Excerpt:
______________________________

The MCDU display 122 further includes a scratchpad area 210. The scratchpad area 210 may be, for example, part of the MCDU display 122 implemented as a GUI element or any other suitable electronic display device. In general, the FMS processor 170 receives the user input from the user interface 124 and displays the input within the scratchpad area 210. As such, the user may monitor the data for accuracy as it is being typed.
The navigation display 130 is generally a plan map view with cardinal directions 402 and range rings 404, 406 arranged such that North is at the top of the screen. The navigation display 130 further displays aircraft symbology 408 that indicates the position of the aircraft along a flight plan path 410, which may correspond to the flight plan illustrated in FIG. 2. Waypoints are indicated with alphanumeric identifiers such as “FLBO” and “TOU.” Although not shown in FIG. 2, other navigation information such as the location of airports and geographical features may be provided, as well as aircraft data such as air speed, bearing, and tracking.
In the first mode view of FIG. 2, the navigation display 130 is centered on the next waypoint, which in this case is the “TOU” waypoint, and the aircraft is passing over the “LFBO” waypoint. Accordingly, in the first mode view of FIG. 2, the MCDU display 122 and the navigation display 130 are each focused on the current waypoint (e.g., LFBO) or the immediately upcoming (e.g., TOU) waypoints as the current position and trajectory of the aircraft.

______________________________

Data provided:
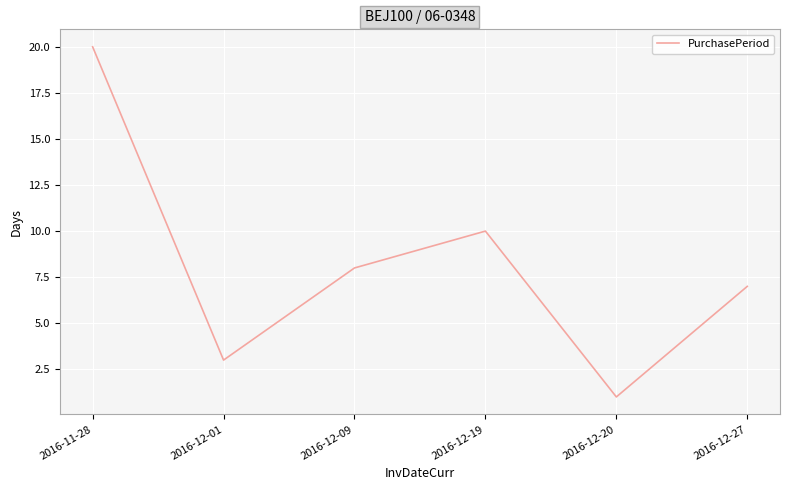

The chart shows a value of 10 at 2016-12-19. True or false?

True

______________________________

Things to do:
A. In the passage on cockpit displays, reproduce word for word the text from "The navigation display 130 is generally" up to and including "bearing, and tracking.".
B. List every kind of information that the passage on cockpit displays says may also be provided on the navigation display even though it is not shown in FIG. 2.

Task-by-task solutions:
A.
The navigation display 130 is generally a plan map view with cardinal directions 402 and range rings 404, 406 arranged such that North is at the top of the screen. The navigation display 130 further displays aircraft symbology 408 that indicates the position of the aircraft along a flight plan path 410, which may correspond to the flight plan illustrated in FIG. 2. Waypoints are indicated with alphanumeric identifiers such as “FLBO” and “TOU.” Although not shown in FIG. 2, other navigation information such as the location of airports and geographical features may be provided, as well as aircraft data such as air speed, bearing, and tracking.

B.
- the location of airports
- geographical features
- air speed
- bearing
- tracking